Problem to solve: From the listing below, output only the lines starting at the line that has "left elbow: (26, 312)" and ending at the line that has "right hip: (171, 305)", exactly as they appear, ends included.

Working data:

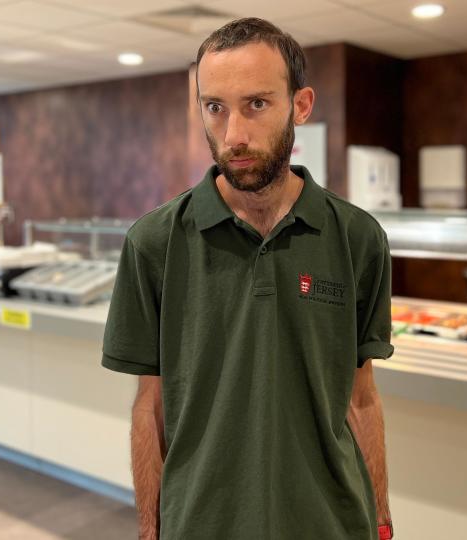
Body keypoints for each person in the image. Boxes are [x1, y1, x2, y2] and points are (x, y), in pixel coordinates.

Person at [101, 17, 395, 540]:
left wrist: (382, 520)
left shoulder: (357, 238)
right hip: (201, 523)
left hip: (332, 522)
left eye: (256, 104)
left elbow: (361, 395)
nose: (234, 134)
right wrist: (150, 529)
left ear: (300, 106)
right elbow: (151, 404)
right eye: (215, 108)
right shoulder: (153, 242)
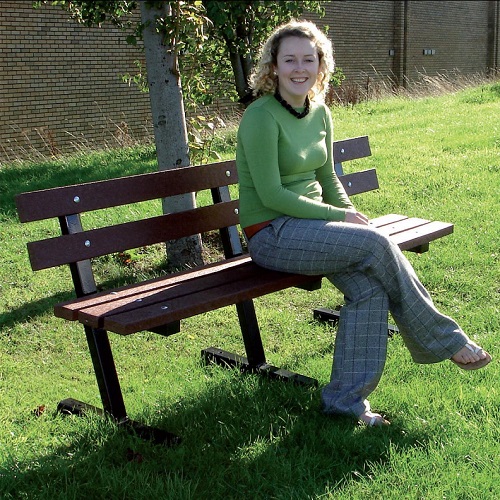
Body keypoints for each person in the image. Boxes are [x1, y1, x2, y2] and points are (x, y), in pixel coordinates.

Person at [235, 19, 492, 426]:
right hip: (272, 234)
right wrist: (341, 218)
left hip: (316, 231)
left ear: (321, 64)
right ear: (273, 67)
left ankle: (344, 404)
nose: (299, 68)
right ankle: (444, 339)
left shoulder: (319, 112)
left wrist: (350, 214)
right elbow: (271, 196)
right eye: (289, 60)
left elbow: (327, 177)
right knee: (376, 245)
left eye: (308, 58)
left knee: (370, 290)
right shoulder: (260, 117)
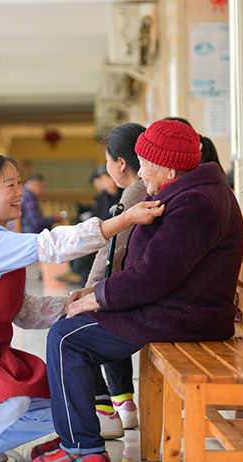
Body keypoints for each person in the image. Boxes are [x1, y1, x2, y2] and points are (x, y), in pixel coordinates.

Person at [0, 154, 164, 462]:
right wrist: (123, 221)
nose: (20, 192)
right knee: (11, 402)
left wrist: (77, 301)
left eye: (19, 183)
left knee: (55, 406)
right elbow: (55, 245)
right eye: (10, 185)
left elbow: (26, 312)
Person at [31, 119, 243, 462]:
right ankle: (76, 434)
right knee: (68, 327)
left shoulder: (195, 203)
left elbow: (153, 276)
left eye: (145, 163)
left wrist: (98, 297)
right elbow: (151, 268)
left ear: (169, 167)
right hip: (171, 305)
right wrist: (94, 292)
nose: (140, 171)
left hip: (183, 314)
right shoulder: (188, 192)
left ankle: (82, 448)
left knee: (66, 337)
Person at [83, 123, 147, 439]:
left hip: (141, 291)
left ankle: (107, 409)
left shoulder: (136, 191)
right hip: (145, 284)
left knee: (80, 324)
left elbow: (114, 248)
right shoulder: (144, 188)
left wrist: (90, 288)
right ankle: (121, 403)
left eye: (109, 161)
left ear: (120, 163)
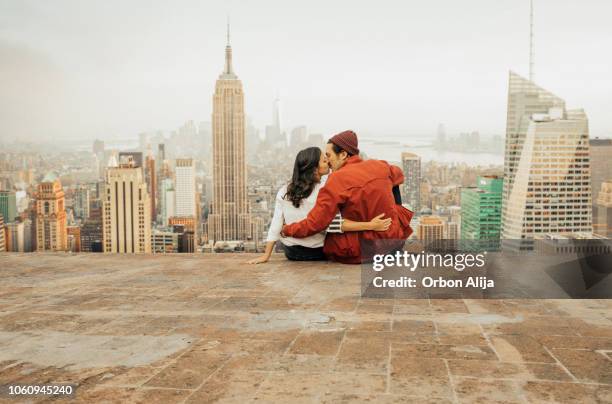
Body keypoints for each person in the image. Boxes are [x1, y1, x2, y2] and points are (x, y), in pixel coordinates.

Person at [281, 130, 414, 264]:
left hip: (362, 250)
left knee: (330, 235)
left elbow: (315, 224)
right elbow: (398, 174)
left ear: (343, 154)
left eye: (329, 155)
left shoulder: (336, 180)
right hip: (391, 240)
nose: (327, 161)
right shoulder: (380, 166)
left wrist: (288, 229)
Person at [247, 146, 392, 264]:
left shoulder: (284, 190)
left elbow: (276, 223)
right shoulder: (324, 191)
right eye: (324, 161)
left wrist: (266, 255)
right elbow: (335, 225)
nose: (328, 162)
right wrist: (371, 225)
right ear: (314, 168)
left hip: (291, 252)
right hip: (317, 252)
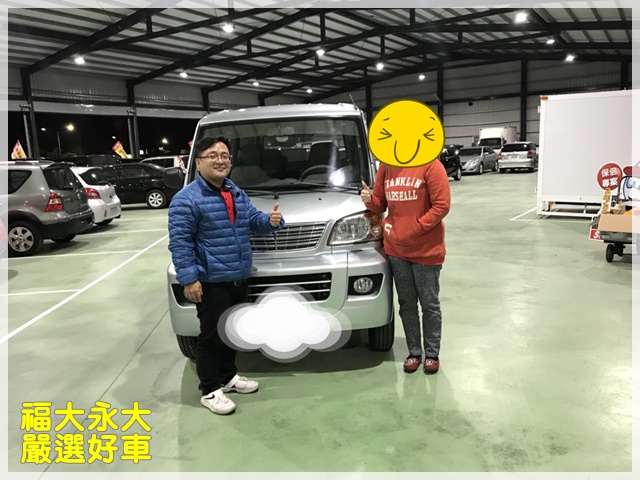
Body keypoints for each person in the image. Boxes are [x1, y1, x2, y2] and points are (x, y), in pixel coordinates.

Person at [168, 136, 284, 415]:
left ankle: (228, 377)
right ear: (198, 163)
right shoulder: (186, 199)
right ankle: (209, 389)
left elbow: (252, 221)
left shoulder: (235, 192)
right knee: (211, 337)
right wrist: (189, 279)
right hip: (211, 280)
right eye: (212, 155)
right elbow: (180, 243)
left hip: (238, 276)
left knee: (231, 331)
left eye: (224, 156)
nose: (220, 160)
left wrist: (270, 222)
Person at [361, 160, 450, 374]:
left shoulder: (431, 165)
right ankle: (414, 352)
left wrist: (414, 228)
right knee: (407, 303)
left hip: (426, 250)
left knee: (429, 303)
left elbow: (441, 206)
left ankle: (432, 353)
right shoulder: (387, 167)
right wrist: (369, 200)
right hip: (396, 250)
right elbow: (380, 204)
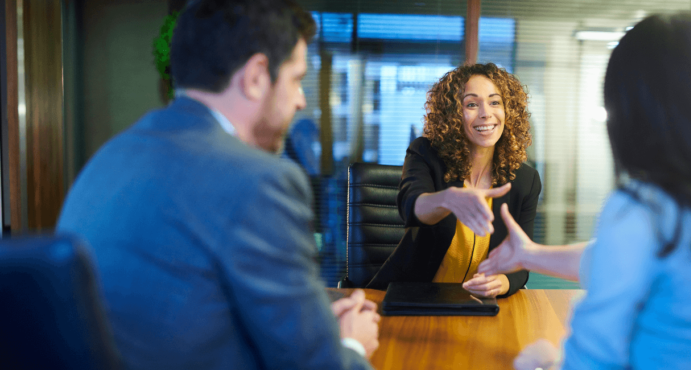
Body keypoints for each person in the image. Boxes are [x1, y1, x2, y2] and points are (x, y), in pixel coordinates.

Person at [56, 1, 379, 369]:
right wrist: (352, 344)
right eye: (296, 79)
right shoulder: (259, 180)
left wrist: (311, 324)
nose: (302, 100)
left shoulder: (109, 157)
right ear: (257, 76)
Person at [478, 13, 691, 370]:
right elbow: (628, 257)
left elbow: (590, 360)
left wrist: (543, 363)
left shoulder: (642, 208)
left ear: (629, 106)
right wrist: (531, 254)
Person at [367, 63, 541, 298]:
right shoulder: (425, 153)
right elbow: (411, 206)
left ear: (508, 110)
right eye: (471, 104)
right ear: (453, 115)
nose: (485, 113)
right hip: (412, 296)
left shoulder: (524, 180)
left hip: (477, 304)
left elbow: (523, 259)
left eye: (494, 102)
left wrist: (503, 281)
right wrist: (447, 200)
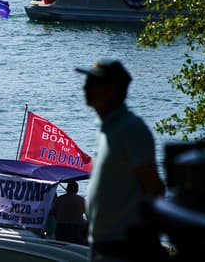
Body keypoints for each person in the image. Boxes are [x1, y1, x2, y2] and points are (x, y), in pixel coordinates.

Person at [76, 59, 165, 261]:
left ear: (111, 91)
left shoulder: (130, 128)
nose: (85, 87)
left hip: (123, 248)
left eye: (92, 83)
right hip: (103, 247)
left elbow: (154, 188)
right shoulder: (107, 129)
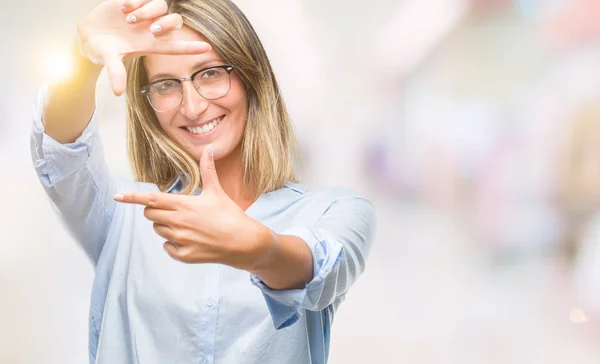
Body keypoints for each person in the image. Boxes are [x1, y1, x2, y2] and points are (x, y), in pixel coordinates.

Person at [30, 0, 376, 363]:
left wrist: (261, 248)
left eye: (210, 73)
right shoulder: (125, 215)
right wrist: (84, 61)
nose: (192, 107)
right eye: (166, 85)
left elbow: (320, 270)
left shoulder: (336, 211)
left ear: (250, 76)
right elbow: (61, 152)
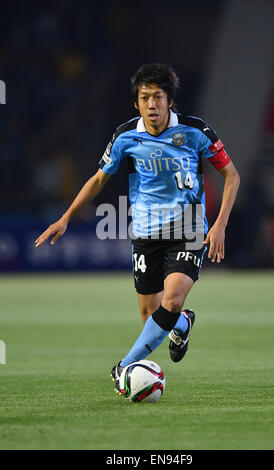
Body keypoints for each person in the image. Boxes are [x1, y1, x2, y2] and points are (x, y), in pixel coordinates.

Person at [35, 63, 240, 396]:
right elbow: (99, 178)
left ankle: (123, 366)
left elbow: (232, 175)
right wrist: (66, 216)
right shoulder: (125, 136)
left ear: (169, 100)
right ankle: (183, 323)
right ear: (136, 103)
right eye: (145, 98)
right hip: (145, 234)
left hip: (188, 228)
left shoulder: (196, 131)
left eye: (158, 97)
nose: (152, 104)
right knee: (150, 314)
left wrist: (220, 225)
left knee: (171, 300)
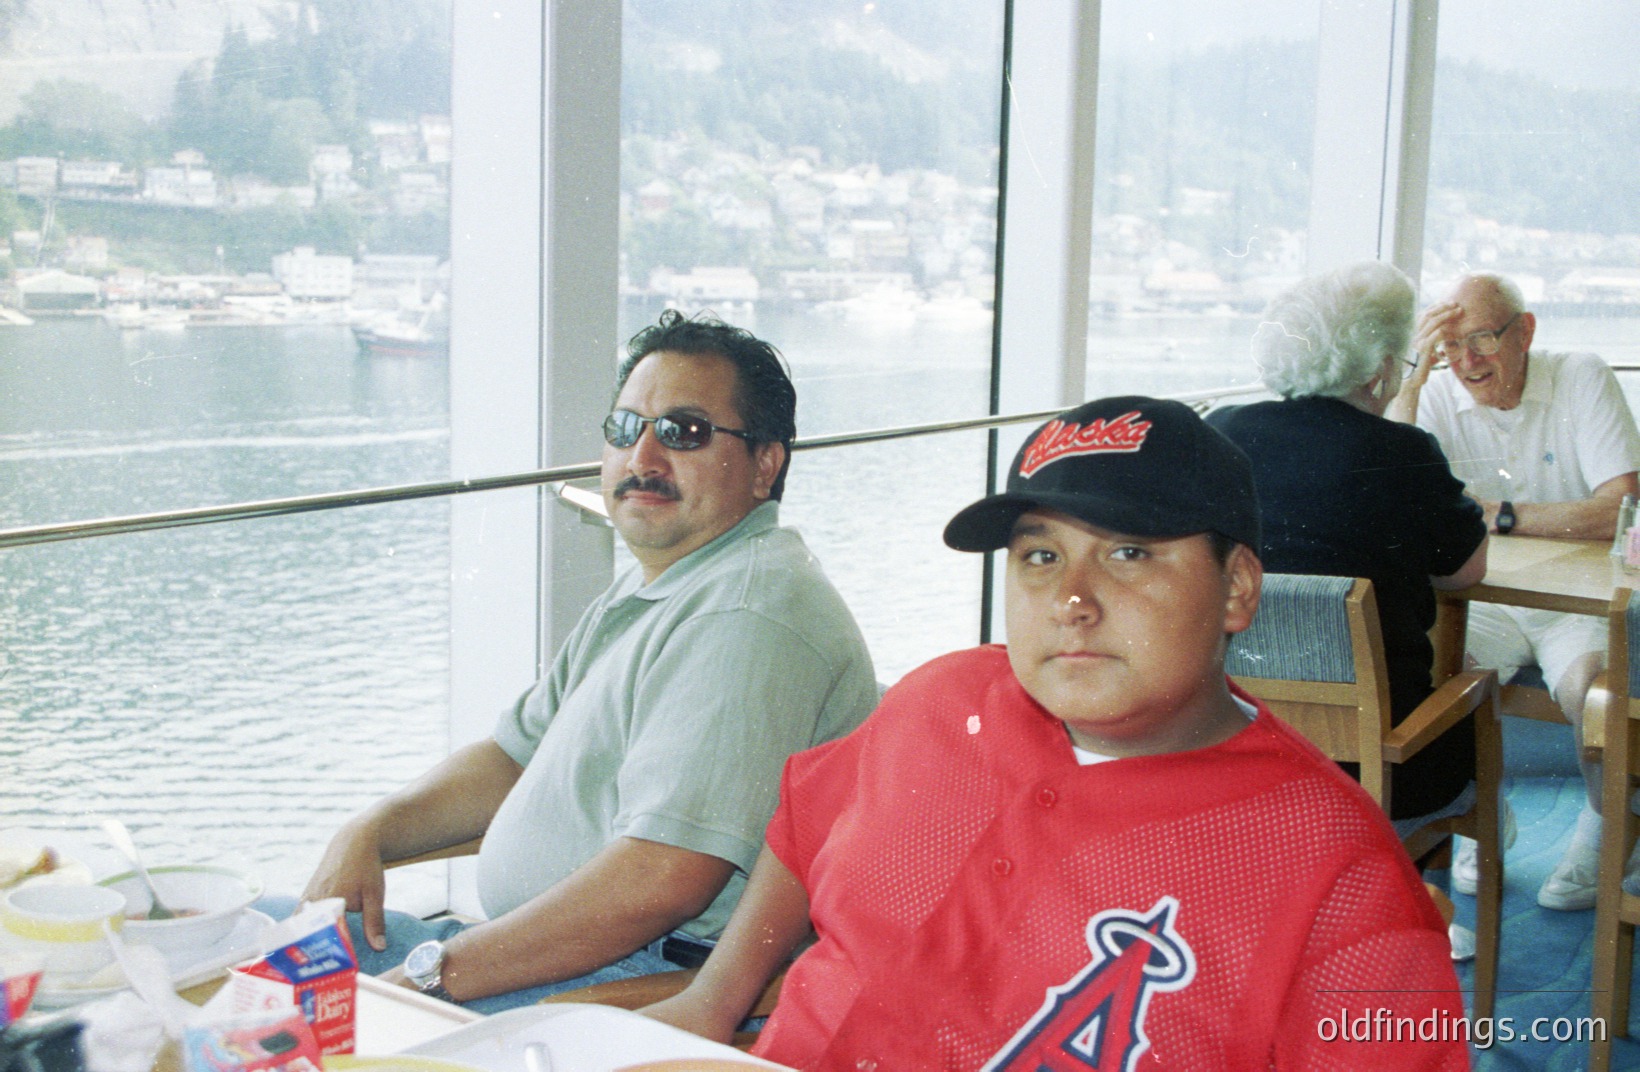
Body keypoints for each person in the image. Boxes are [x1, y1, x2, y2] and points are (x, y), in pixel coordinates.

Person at [642, 396, 1468, 1070]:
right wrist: (713, 999)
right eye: (1040, 557)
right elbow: (805, 830)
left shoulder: (1337, 876)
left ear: (1237, 589)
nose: (1073, 600)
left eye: (1130, 554)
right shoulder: (942, 700)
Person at [299, 310, 879, 1011]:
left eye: (684, 432)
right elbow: (511, 759)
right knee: (256, 954)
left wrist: (429, 980)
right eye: (626, 428)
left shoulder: (747, 614)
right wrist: (372, 828)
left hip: (619, 987)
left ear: (765, 466)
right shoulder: (668, 583)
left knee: (266, 1006)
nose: (642, 459)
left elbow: (663, 880)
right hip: (524, 956)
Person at [1207, 261, 1488, 828]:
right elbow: (1465, 573)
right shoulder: (1404, 451)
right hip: (1378, 776)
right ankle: (1420, 874)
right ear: (1382, 369)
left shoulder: (1220, 433)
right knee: (1476, 681)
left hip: (1237, 757)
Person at [1394, 272, 1640, 911]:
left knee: (1590, 693)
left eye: (1482, 338)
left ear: (1525, 331)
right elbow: (1391, 484)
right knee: (1434, 678)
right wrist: (1412, 383)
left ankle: (1606, 824)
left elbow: (1619, 509)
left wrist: (1500, 515)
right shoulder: (1435, 394)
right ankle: (1484, 808)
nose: (1467, 362)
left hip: (1576, 602)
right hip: (1484, 598)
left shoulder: (1580, 376)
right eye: (1450, 346)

Solution for this problem:
left elbow: (26, 312)
Person at [31, 119, 243, 462]:
right ankle: (76, 434)
right knee: (68, 327)
left shoulder: (195, 203)
left elbow: (153, 276)
left eye: (145, 163)
left wrist: (98, 297)
right elbow: (151, 268)
left ear: (169, 167)
right hip: (171, 305)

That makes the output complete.